Phosphorylation at Tyrosine 262 Promotes GADD34 Protein Turnover

Background: Proteasomal degradation of GADD34 dictates cell sensitivity to ER stress. Results: Phosphorylation at tyrosine 262 controls GADD34 protein turnover and cell fate following ER stress. Conclusion: Tyrosine 262 phosphorylation controls the cellular levels of GADD34, a key component of the stress-activated eIF2 phosphatase. Significance: Stress-induced GADD34 gene transcription and subsequent regulated GADD34 protein turnover control the feedback loop that ensures cell survival following ER stress. In mammalian cells, metabolic and environmental stress increases the phosphorylation of the eukaryotic translational initiation factor, eIF2, and attenuates global protein synthesis. Subsequent transcriptional activation of GADD34 assembles an eIF2 phosphatase that feeds back to restore mRNA translation. Active proteasomal degradation of GADD34 protein then reestablishes the sensitivity of cells to subsequent bouts of stress. Mass spectrometry established GADD34 phosphorylation on multiple serines, threonines, and tyrosines.
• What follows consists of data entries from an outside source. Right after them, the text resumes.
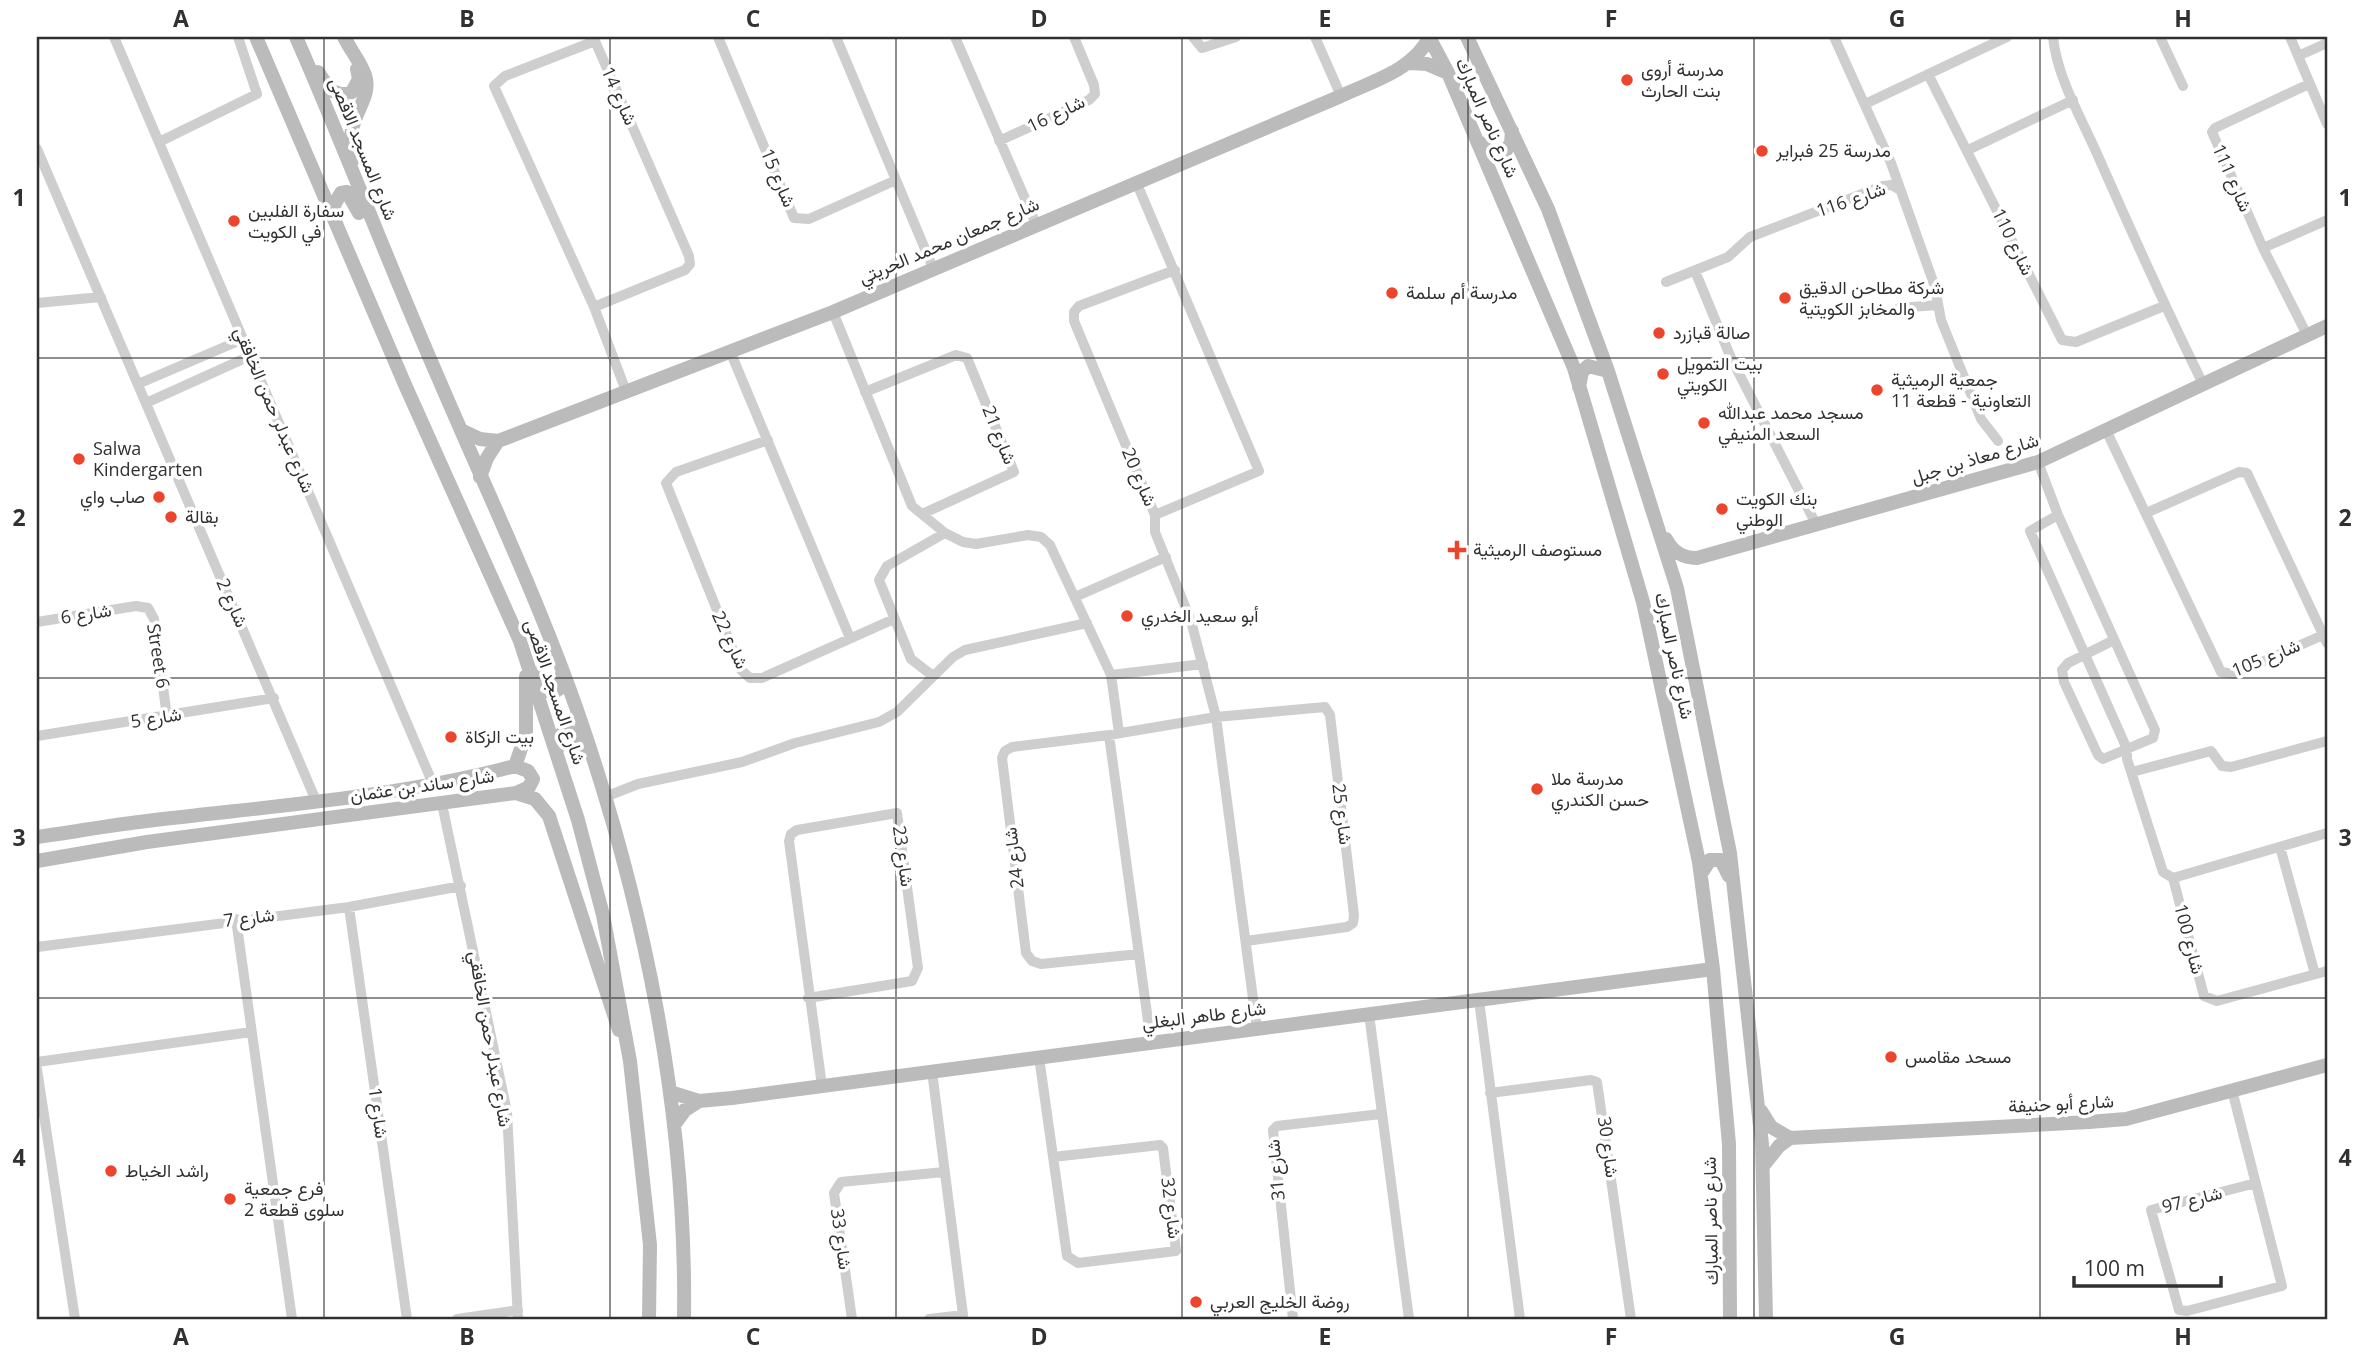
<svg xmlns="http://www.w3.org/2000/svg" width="2364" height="1356" viewBox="0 0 2364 1356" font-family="'Open Sans',Vazirmatn,sans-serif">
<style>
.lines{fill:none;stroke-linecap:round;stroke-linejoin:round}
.street{stroke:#cecece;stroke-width:10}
.secondary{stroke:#bbb;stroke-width:14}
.grid{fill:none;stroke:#313131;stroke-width:2;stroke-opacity:0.55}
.poi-dot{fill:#ed442e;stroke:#fff;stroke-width:2.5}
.labels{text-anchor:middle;stroke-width:7;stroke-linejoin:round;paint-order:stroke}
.poi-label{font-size:18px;fill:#313131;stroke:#fff;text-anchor:start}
.street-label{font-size:18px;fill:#313131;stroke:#fff}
.neatline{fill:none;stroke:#313131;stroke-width:2.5}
.grid-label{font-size:23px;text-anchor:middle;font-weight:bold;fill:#313131}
</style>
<rect width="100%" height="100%" fill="#fff"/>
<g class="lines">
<path class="street" d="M114,37L433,784
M718,37L794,218L809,219L896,180
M836,37L933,268
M955,37L1036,224
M1193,37L1202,48L1236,37
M1315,37L1341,96
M1834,37L1891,163L1935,287L1941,320L1981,419L1998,441
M2053,37C2057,78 2082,119 2098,156C2132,233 2166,309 2203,384
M2160,37L2183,86
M2290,37L2327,124
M2298,56L2327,43
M1928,74L2062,340L2076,342L2164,306
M1865,104L2007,37
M999,141L1089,100L1095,94L1094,85L1074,37
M159,142L257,94L238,37
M37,149L317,803
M1968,150L2073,100
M1137,184L1259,471L1155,515
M2263,248L2327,220
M1175,270L1079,306L1074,312V321L1155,515V532L1191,621L1216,717L1257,1029
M1695,271L1731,358L1817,526
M1666,282L1728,257L1750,237L1883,186L1892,185L1900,190
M37,303L101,297
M594,307L685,270L690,264L689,256L595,41L505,76L494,86L594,307L626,391
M1899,308L1937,305
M833,312L912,506L945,533L963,542L976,544L1028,535L1041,537L1050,545L1111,675L1119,733
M2307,335L2263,248L2212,132L2215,128L2309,84
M730,351L850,638
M138,384L243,339
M865,392L956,355L967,358L1014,472L922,514
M146,403L250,356
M2106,430L2221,672L2235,674L2323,635
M768,440L676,472L666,483L741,670L750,678H762L894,619
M2038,462L2058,515L2155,730L2153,738L2103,759L2098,755L2064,682L2062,670L2068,663L2114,640
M2146,513L2239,472L2247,473L2327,643
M2058,515L2030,531L2127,749V759L2163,872L2173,878
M1075,597L1166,557
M37,622L136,606L148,608L154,619L167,717
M1111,675L1203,664
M933,676L911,659L879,580L887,566L945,533
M1109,735L1151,1043
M37,736L274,698
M2132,772L2211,751L2222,766L2231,767L2327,741
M605,797L638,784L742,762L795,743L879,722L897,712L953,657L965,650L1087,623
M442,804L507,1112L518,1319
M2280,847L2315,974
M2173,878L2204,996L2217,1001L2327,971
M2173,878L2327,833
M349,907L407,1319
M236,919L292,1319
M37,947L349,907L461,886
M1139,954L1041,964L1032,961L1026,953L1002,758L1005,751L1012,747L1109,735L1216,717L1325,707L1330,715L1354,915L1353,923L1347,927L1246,941
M808,998L912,981L918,968L897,813L797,830L791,834L789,841L822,1086
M1479,1000L1520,1319
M1369,1014L1409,1319
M1039,1057L1067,1256L1078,1263L1176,1251L1163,1148L1160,1145L1053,1157
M37,1062L251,1032
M37,1069L75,1319
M2232,1090L2282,1286L2187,1311L2179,1310L2151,1210L2256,1183
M1490,1093L1591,1080L1597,1082L1631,1319
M457,1319L518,1310
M852,1319L834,1193L841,1182L944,1172
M929,1319L963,1315L932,1071
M1293,1319L1273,1130L1277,1126L1381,1114"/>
<path class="secondary" d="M256,37L406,387L520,641L578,820L603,915L630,1061L650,1245L649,1319
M296,37C345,148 388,263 437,375C484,485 536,594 576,707C644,902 687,1112 684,1319
M344,37C350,49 361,63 365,75C374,103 341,118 354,159
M1429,37L1448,73L1574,368L1643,602L1699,862L1713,969L1729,1144L1730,1319
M1467,37L1548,209L1608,371L1677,588L1730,853L1762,1144L1766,1319
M1409,63L1427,64L1448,73
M318,72L330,90L343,95L352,92L359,79L357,69
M1479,142L1492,153H1504L1511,143L1512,131
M336,216L334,205L341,193L347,192L359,213
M1579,387L1582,372L1588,366L1608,371
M463,431L480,439L498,441L833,312L1341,96C1373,81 1413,70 1429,38
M480,477L487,458L498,441
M1666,539C1673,552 1682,558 1697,558L2038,462L2327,326
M537,673L546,690L553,693L560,688L562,674
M557,750L558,737L566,730L573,733L582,752
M515,766L528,771L533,779L529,787L516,793
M37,837C74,832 110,825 147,821C270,806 394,798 515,766L526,734V676
M37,861L147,842L516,793L535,799L549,816L619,1030
M1701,874L1710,860H1721L1729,876
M670,1092L699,1101L732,1098L1713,969
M1761,1111L1771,1127L1790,1138L2089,1122L2126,1119L2327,1065
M674,1125L685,1110L699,1101
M1763,1166L1779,1146L1790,1138"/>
</g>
<path class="grid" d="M324,37V1319M610,37V1319M896,37V1319M1182,37V1319M1468,37V1319M1754,37V1319M2040,37V1319M37,358H2327M37,678H2327M37,998H2327"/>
<g class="poi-dot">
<circle cx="1627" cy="80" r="7"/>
<circle cx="1762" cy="151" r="7"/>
<circle cx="234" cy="221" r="7"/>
<circle cx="1392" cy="293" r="7"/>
<circle cx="1785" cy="298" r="7"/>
<circle cx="1659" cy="333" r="7"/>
<circle cx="1663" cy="374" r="7"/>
<circle cx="1877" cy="390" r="7"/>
<circle cx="1704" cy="423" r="7"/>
<circle cx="79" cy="459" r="7"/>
<circle cx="159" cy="497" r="7"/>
<circle cx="1722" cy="509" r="7"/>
<circle cx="171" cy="517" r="7"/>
<path d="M1453.5 539.5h7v7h7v7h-7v7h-7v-7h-7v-7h7z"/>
<circle cx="1127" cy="616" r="7"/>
<circle cx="451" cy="737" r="7"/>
<circle cx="1537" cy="789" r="7"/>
<circle cx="1891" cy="1057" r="7"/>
<circle cx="111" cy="1171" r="7"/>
<circle cx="230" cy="1199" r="7"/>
<circle cx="1196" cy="1302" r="7"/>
</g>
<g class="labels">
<g class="poi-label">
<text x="1641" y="76">مدرسة أروى<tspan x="1641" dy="21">بنت الحارث</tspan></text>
<text x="1776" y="157">مدرسة 25 فبراير</text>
<text x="248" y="217">سفارة الفلبين<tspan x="248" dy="21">في الكويت</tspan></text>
<text x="1799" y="294">شركة مطاحن الدقيق<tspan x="1799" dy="21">والمخابز الكويتية</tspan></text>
<text x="1406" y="299">مدرسة أم سلمة</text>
<text x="1673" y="339">صالة قبازرد</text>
<text x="1677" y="370">بيت التمويل<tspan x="1677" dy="21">الكويتي</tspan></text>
<text x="1891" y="386">جمعية الرميثية<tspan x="1891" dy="21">التعاونية - قطعة 11</tspan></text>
<text x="1718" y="419">مسجد محمد عبدالله<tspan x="1718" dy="21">السعد المنيفي</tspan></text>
<text x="93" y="455">Salwa<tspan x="93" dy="21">Kindergarten</tspan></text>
<text x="145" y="503" text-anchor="end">صاب واي</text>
<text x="1736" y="505">بنك الكويت<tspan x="1736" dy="21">الوطني</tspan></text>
<text x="185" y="523">بقالة</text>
<text x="1473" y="556">مستوصف الرميثية</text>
<text x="1141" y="622">أبو سعيد الخدري</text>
<text x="465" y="743">بيت الزكاة</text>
<text x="1551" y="785">مدرسة ملا<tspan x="1551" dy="21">حسن الكندري</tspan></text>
<text x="1905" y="1063">مسحد مقامس</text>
<text x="125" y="1177">راشد الخياط</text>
<text x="244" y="1195">فرع جمعية<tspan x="244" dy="21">سلوى قطعة 2</tspan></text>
<text x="1210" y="1308">روضة الخليج العربي</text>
</g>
<g class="street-label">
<text transform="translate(619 96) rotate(66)" y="6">شارع 14</text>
<text transform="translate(1056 114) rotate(-26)" y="6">شارع 16</text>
<text transform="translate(1487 118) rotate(66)" y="6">شارع ناصر المبارك</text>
<text transform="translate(363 149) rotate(68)" y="6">شارع المسجد الاقصى</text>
<text transform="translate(778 178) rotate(67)" y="6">شارع 15</text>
<text transform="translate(2232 178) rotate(66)" y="6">شارع 111</text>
<text transform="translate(1851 200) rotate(-19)" y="6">شارع 116</text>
<text transform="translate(949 241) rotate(-23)" y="6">شارع جمعان محمد الحريتي</text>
<text transform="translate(2013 242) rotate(64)" y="6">شارع 110</text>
<text transform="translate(274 410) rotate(67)" y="6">شارع عبدلر حمن الخافقي</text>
<text transform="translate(999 435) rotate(68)" y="6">شارع 21</text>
<text transform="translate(1975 459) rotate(-17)" y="6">شارع معاذ بن جبل</text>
<text transform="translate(1139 477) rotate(67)" y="6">شارع 20</text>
<text transform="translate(232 603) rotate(66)" y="6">شارع 2</text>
<text transform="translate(86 614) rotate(-9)" y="6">شارع 6</text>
<text transform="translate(730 640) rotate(65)" y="6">شارع 22</text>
<text transform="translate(158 656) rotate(81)" y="6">Street 6</text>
<text transform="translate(1674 656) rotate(78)" y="6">شارع ناصر المبارك</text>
<text transform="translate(2266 658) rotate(-22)" y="6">شارع 105</text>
<text transform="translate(555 692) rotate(71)" y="6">شارع المسجد الاقصى</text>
<text transform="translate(156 718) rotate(-9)" y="6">شارع 5</text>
<text transform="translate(422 786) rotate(-8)" y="6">شارع ساند بن عثمان</text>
<text transform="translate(1342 814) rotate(83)" y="6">شارع 25</text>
<text transform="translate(903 856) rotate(82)" y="6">شارع 23</text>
<text transform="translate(1014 858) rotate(-97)" y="6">شارع 24</text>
<text transform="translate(249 918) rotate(-7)" y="6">شارع 7</text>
<text transform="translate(2189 939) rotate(75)" y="6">شارع 100</text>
<text transform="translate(1204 1016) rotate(-7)" y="6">شارع طاهر البغلي</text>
<text transform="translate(490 1039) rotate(80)" y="6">شارع عبدلر حمن الخافقي</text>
<text transform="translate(2061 1104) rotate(-3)" y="6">شارع أبو حنيفة</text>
<text transform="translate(378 1113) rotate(82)" y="6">شارع 1</text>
<text transform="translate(1608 1147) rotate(82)" y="6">شارع 30</text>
<text transform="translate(1276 1170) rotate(-95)" y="6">شارع 31</text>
<text transform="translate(2192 1200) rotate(-14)" y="6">شارع 97</text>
<text transform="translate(1171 1208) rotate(83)" y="6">شارع 32</text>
<text transform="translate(1711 1221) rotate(-91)" y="6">شارع ناصر المبارك</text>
<text transform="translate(841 1239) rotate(82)" y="6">شارع 33</text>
</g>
</g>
<rect width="2364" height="1356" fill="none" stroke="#ffffff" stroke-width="77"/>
<path d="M2074 1276v10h147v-10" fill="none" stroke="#313131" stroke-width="3.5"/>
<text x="2084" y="1276" font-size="21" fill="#313131" stroke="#ffffff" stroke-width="5" paint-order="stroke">100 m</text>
<rect x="38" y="38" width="2288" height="1280" class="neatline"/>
<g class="grid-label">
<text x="181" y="27">A</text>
<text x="467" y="27">B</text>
<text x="753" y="27">C</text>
<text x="1039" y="27">D</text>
<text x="1325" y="27">E</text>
<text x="1611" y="27">F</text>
<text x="1897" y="27">G</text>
<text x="2183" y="27">H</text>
<text x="19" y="206">1</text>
<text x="2345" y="206">1</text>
<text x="19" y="526">2</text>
<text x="2345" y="526">2</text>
<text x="19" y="846">3</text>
<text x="2345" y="846">3</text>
<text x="19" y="1166">4</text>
<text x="2345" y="1166">4</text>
<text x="181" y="1345">A</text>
<text x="467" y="1345">B</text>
<text x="753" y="1345">C</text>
<text x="1039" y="1345">D</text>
<text x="1325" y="1345">E</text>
<text x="1611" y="1345">F</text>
<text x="1897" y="1345">G</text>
<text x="2183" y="1345">H</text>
</g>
</svg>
Phosphorylation at tyrosine 262 enhanced the rate of the GADD34 protein turnover. Substrate-trapping studies identified TC-PTP (PTPN2) as a potential GADD34 phosphatase, recognizing phosphotyrosine 262. Reduced GADD34 protein levels in TC-PTP-null MEFs following ER stress emphasized the importance of TC-PTP in determining the cellular levels of GADD34 protein. The susceptibility of TC-PTP-null MEFs to ER stress-induced apoptosis was significantly ameliorated by ectopic expression of GADD34. The data suggested that GADD34 phosphorylation on tyrosine 262 modulates endoplasmic reticulum stress signaling and cell fate.